Alice Sebesta, la detenuta che uccise i suoi due figli scaraventandoli dalle scale della sezione “nido” di Rebibbia, deve essere assolta per “vizio di mente”. È questa la richiesta del pm Eleonora Fini presentata al giudice per le indagini preliminari capitolino Anna Maria Govone. Bisognerà attendere il prossimo 17 dicembre, però, per conoscere le sorti della detenuta tedesca.

Il giudice, infatti, prima di decidere ha deciso di far valutare al perito Fabrizio Iecher lo stato permanente – o meno – della condizione di pericolosità sociale della donna. Sarà lo psichiatra a recarsi al Rems di Castiglione delle Stiviere (Mantova), dove la Sebesta è ospite, per una visita. Lo specialista ritornerà poi a metà novembre davanti al gup per illustrare gli esiti degli accertamenti.

Era il 18 settembre 2018 attorno a mezzogiorno quando la detenuta compì il gesto. La donna aspettò che le altre detenute si mettessero in fila per il pranzo, si avvicinò alle scale della sezione nido del carcere romano e scaraventò giù i suoi due figli: la bimba di 4 mesi morì sul colpo, il maschietto di quasi due anni morì qualche giorno dopo. “Sono una buona madre, sono consapevole di quello che ho fatto. Volevo liberare i miei figli, avevo paura della mafia e li volevo proteggere. Ero impaurita dalle cose che leggevo sui giornali”,disse durante l’interrogatorio di convalida dell’arresto.

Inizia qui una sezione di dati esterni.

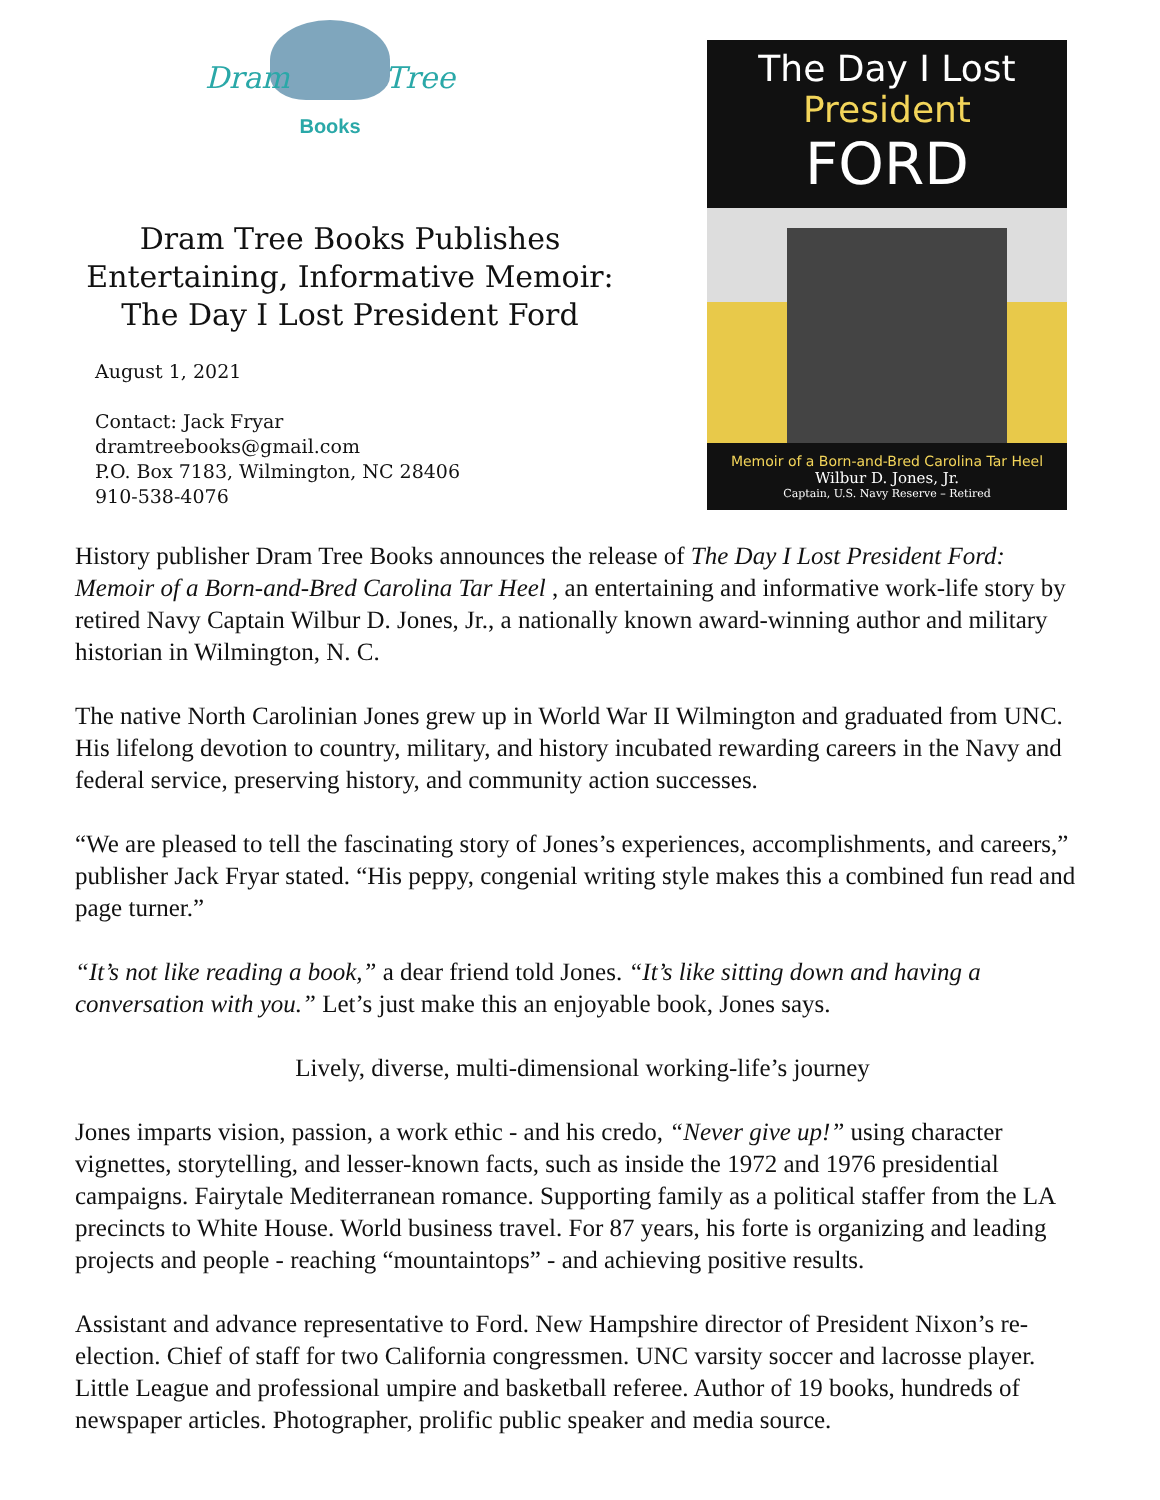Dram Tree
Books
Dram Tree Books Publishes
Entertaining, Informative Memoir:
The Day I Lost President Ford
August 1, 2021
Contact: Jack Fryar
dramtreebooks@gmail.com
P.O. Box 7183, Wilmington, NC 28406
910-538-4076
The Day I Lost
President
FORD
Memoir of a Born-and-Bred Carolina Tar Heel
Wilbur D. Jones, Jr.
Captain, U.S. Navy Reserve – Retired
History publisher Dram Tree Books announces the release of The Day I Lost President Ford: Memoir of a Born-and-Bred Carolina Tar Heel , an entertaining and informative work-life story by retired Navy Captain Wilbur D. Jones, Jr., a nationally known award-winning author and military historian in Wilmington, N. C.
The native North Carolinian Jones grew up in World War II Wilmington and graduated from UNC. His lifelong devotion to country, military, and history incubated rewarding careers in the Navy and federal service, preserving history, and community action successes.
“We are pleased to tell the fascinating story of Jones’s experiences, accomplishments, and careers,” publisher Jack Fryar stated. “His peppy, congenial writing style makes this a combined fun read and page turner.”
“It’s not like reading a book,” a dear friend told Jones. “It’s like sitting down and having a conversation with you.” Let’s just make this an enjoyable book, Jones says.
Lively, diverse, multi-dimensional working-life’s journey
Jones imparts vision, passion, a work ethic - and his credo, “Never give up!” using character vignettes, storytelling, and lesser-known facts, such as inside the 1972 and 1976 presidential campaigns. Fairytale Mediterranean romance. Supporting family as a political staffer from the LA precincts to White House. World business travel. For 87 years, his forte is organizing and leading projects and people - reaching “mountaintops” - and achieving positive results.
Assistant and advance representative to Ford. New Hampshire director of President Nixon’s re-election. Chief of staff for two California congressmen. UNC varsity soccer and lacrosse player. Little League and professional umpire and basketball referee. Author of 19 books, hundreds of newspaper articles. Photographer, prolific public speaker and media source.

Durante le indagini venne fissato un incidente probatorio per valutare le capacità di intendere e di volere della donna al momento del fatto, nonché la sua pericolosità sociale. Secondo la prima perizia la Sebesta era capace di intendere e di volere al momento del fatto, anche in considerazione della “deliberata assunzione di sostanza stupefacente in dose massiva per un mese prima del fatto reato”. Una conclusione opposta rispetto a quella a cui era arrivato il consulente del pubblico ministero che l’aveva considerata totalmente incapace di intendere e di volere. Poi, a inizio del 2019, il gip sostituì, su richiesta della procura, il perito, arrivando alla nomina dell’attuale consulente: Fabrizio Iecher. Dopo una prima analisi della donna, Iecher concluse che la Sebesta “è affetta da un disturbo schizoaffettivo di tipo bipolare” e al momento dei fatti “era totalmente incapace di intendere ma sufficientemente in grado di volere”. Ora la parola passa di nuovo al giudice che, dopo un’ulteriore verifica del perito, potrà stabilire le condizioni della donna.